Durante años, en el Perú, la demencia ha sido una palabra incómoda. Se la ha confundido con el envejecimiento “normal”, se la ha relegado al ámbito privado de las familias y, en muchos casos, se la ha enfrentado en silencio. Por eso, la reciente publicación del Plan Nacional para la Prevención y Tratamiento del Deterioro Cognitivo, la Enfermedad de Alzheimer y otras Demencias no es solo un hito sanitario: es también una señal política y social de cómo el país empieza a pensar su propio envejecimiento.
Por primera vez, el Estado peruano reconoce de manera explícita que la demencia es un problema de salud pública que exige una respuesta planificada, sostenida y basada en evidencia. No se trata de un documento más, sino de un cambio de marco: pasar de una atención fragmentada, tardía y centrada en la especialidad, a una mirada integral que recorra todo el continuo de la vida, desde la prevención hasta el cuidado.
Las cifras explican por qué este giro era urgente. En el Perú, la demencia es ya la segunda causa de pérdida de años de vida saludables en personas mayores de 60 años.

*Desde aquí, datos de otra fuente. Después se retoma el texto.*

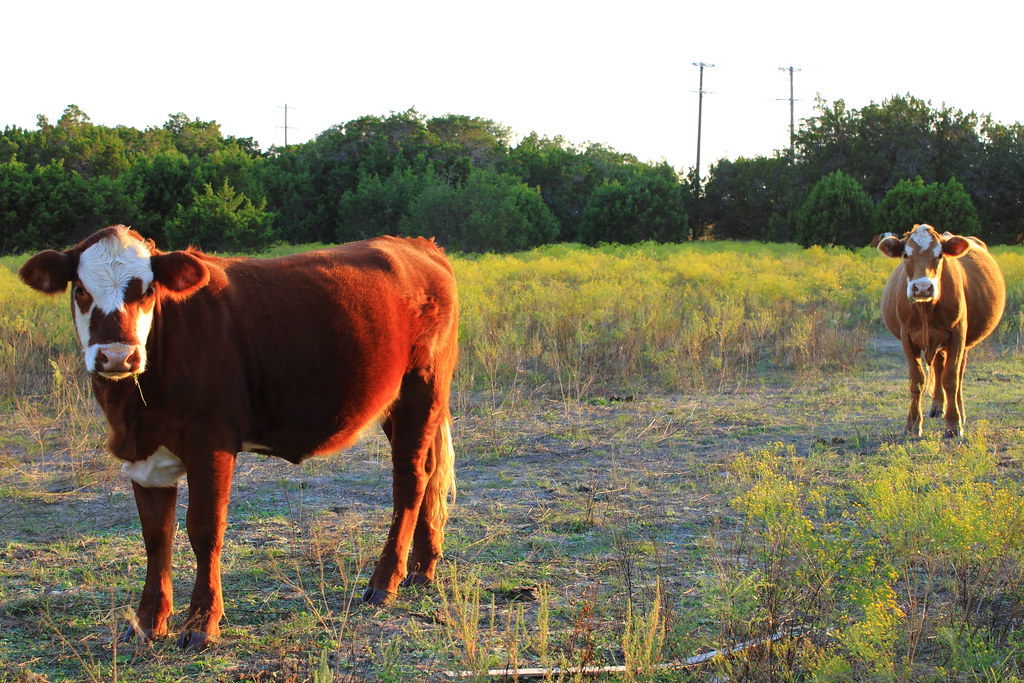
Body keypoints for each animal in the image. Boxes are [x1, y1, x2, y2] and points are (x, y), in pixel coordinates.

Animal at [19, 226, 459, 649]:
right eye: (81, 289)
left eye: (146, 290)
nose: (116, 356)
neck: (134, 409)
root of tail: (418, 245)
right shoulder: (144, 457)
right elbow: (156, 537)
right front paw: (146, 623)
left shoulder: (211, 443)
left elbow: (204, 530)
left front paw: (201, 624)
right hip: (397, 403)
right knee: (428, 471)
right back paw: (422, 568)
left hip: (422, 387)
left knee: (410, 481)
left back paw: (385, 582)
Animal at [877, 224, 1005, 437]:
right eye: (905, 254)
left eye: (939, 255)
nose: (922, 287)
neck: (926, 309)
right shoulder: (906, 337)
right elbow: (917, 380)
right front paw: (912, 425)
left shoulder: (957, 335)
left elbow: (951, 378)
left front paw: (953, 424)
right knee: (938, 365)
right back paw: (937, 407)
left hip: (962, 344)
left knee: (958, 374)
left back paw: (960, 412)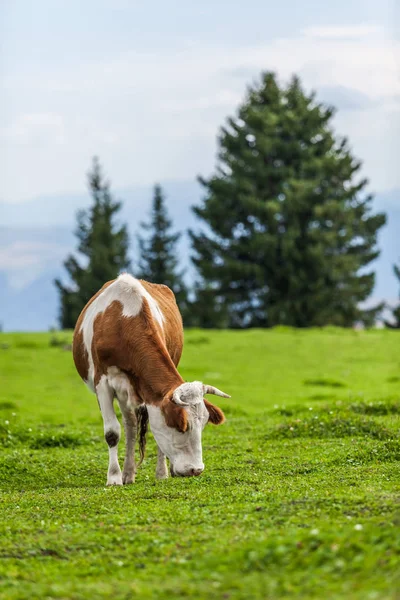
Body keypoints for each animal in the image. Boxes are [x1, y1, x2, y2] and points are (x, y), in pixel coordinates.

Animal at [71, 272, 228, 482]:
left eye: (203, 424)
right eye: (181, 425)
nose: (195, 469)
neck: (123, 323)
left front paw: (162, 473)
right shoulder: (102, 383)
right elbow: (112, 432)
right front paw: (114, 477)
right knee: (130, 426)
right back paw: (127, 474)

Se proyecta que el número de personas que viven con esta condición aumente de manera sostenida en las próximas décadas, mientras que la brecha de atención supera el 90 %. Detrás de estos números hay historias concretas: familias que peregrinan en busca de citas que no llegan, cuidadores exhaustos y diagnósticos que aparecen cuando la enfermedad ya ha avanzado demasiado.
Sin embargo, reducir la demencia a un problema estrictamente médico es parte del error. La evidencia internacional es clara. En un reciente artículo publicado en The Lancet, expertos en atención primaria advierten que la llamada “nueva era terapéutica” del Alzheimer no puede sostenerse únicamente en medicamentos o tecnologías de alto costo. La demencia —señalan— es mucho más que un diagnóstico clínico: es una condición que pone a prueba a los sistemas de salud en su conjunto.
No es casual que la literatura especializada describa estos desafíos como problemas perversos: complejos, inciertos, atravesados por conflictos de valores y soluciones aparentemente contradictorias. Problemas que no se resuelven con recetas simples ni con intervenciones aisladas. En estos escenarios, la lógica lineal fracasa y lo que se necesita es reimaginar cómo funcionan los sistemas, cómo se coordinan los actores y cómo se cuida a las personas a lo largo del tiempo.
En este punto emerge uno de los ejes más relevantes del nuevo Plan: la Atención Primaria de Salud (APS). Tal como planteaba Barbara Starfield, una atención primaria sólida es un delicado equilibrio entre necesidades de salud, servicios y tecnología, sostenido en cuatro atributos clave: accesibilidad, longitudinalidad, integralidad y coordinación.
Sin una APS fortalecida, el Plan corre el riesgo de quedarse en el papel. Con ella, en cambio, se abre la posibilidad de detectar antes, acompañar mejor y sostener el cuidado en el tiempo, tanto para las personas con demencia como para quienes las cuidan.
La experiencia peruana reciente refuerza este punto. Investigaciones desarrolladas en el país, como las del proyecto IMPACT Salud, muestran que el diagnóstico suele demorarse por desconocimiento y por la baja disponibilidad de especialistas. Pero también evidencian que el entorno familiar y la tranquilidad del hogar son factores decisivos para la continuidad del cuidado. Además, revelan que los cuidadores atraviesan altos niveles de angustia y estrés, y que el acceso a algún tipo de tratamiento —no necesariamente farmacológico— suele coincidir con una mejora en su bienestar emocional.
La evidencia está disponible. El desafío ahora es otro: implementar. Coordinar sectores, formar recursos humanos, reducir el estigma, cerrar brechas territoriales y sostener el esfuerzo más allá del anuncio. La demencia no se enfrenta desde un solo ministerio ni desde un único nivel de atención. Requiere soluciones en red, innovación sostenible y una alianza real entre el Estado, la academia, las comunidades y las familias.
El Plan Nacional de Demencia abre una oportunidad que el Perú no debería desaprovechar. No solo porque responde a una urgencia sanitaria, sino porque plantea una pregunta de fondo: qué tipo de sociedad queremos ser cuando envejecemos. La demencia no es solo un diagnóstico clínico; es una prueba de nuestro sistema de salud, de nuestra capacidad de organización y, sobre todo, de nuestra disposición a cuidar.